**Goal of the exercise**
Wherever a line in the records below contains "estimate", copy that line.

Stored records:
******************************

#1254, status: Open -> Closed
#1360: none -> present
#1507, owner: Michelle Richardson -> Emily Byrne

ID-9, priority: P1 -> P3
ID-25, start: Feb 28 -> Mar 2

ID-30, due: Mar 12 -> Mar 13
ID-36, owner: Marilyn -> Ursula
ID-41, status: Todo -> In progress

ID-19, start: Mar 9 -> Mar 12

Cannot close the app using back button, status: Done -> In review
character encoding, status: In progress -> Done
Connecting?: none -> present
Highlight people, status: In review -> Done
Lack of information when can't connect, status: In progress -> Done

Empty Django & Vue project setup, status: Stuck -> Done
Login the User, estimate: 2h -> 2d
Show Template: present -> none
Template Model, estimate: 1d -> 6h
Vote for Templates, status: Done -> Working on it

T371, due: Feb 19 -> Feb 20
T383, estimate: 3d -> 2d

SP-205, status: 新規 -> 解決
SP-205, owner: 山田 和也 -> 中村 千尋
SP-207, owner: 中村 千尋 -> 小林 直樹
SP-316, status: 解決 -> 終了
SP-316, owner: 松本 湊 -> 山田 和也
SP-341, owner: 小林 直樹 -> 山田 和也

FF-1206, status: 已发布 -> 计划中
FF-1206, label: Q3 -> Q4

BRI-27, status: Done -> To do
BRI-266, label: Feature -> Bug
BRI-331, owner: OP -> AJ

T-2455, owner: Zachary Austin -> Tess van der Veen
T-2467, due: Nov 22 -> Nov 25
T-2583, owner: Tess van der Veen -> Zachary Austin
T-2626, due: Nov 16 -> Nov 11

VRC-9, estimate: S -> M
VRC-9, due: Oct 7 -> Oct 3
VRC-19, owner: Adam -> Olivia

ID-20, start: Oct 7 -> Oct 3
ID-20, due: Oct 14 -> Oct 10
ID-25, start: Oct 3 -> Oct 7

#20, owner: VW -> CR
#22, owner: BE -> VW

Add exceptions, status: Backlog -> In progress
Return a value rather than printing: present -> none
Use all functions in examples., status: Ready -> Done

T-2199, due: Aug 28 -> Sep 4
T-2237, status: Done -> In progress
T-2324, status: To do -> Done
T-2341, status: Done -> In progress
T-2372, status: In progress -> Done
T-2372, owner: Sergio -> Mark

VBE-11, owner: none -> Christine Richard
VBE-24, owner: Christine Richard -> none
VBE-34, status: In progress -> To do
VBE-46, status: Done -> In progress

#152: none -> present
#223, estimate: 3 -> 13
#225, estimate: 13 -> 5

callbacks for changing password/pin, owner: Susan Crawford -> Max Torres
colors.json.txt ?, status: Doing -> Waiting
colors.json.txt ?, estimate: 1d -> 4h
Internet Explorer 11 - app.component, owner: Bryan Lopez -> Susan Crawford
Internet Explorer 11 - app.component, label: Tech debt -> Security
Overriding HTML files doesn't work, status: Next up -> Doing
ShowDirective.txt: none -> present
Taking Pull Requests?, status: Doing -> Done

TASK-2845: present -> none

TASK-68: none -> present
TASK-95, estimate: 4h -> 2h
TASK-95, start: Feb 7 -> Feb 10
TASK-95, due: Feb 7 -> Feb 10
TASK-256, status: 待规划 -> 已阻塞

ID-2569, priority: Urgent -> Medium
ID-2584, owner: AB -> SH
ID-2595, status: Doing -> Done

******************************

**Task answer**
Login the User, estimate: 2h -> 2d
Template Model, estimate: 1d -> 6h
T383, estimate: 3d -> 2d
VRC-9, estimate: S -> M
#223, estimate: 3 -> 13
#225, estimate: 13 -> 5
colors.json.txt ?, estimate: 1d -> 4h
TASK-95, estimate: 4h -> 2h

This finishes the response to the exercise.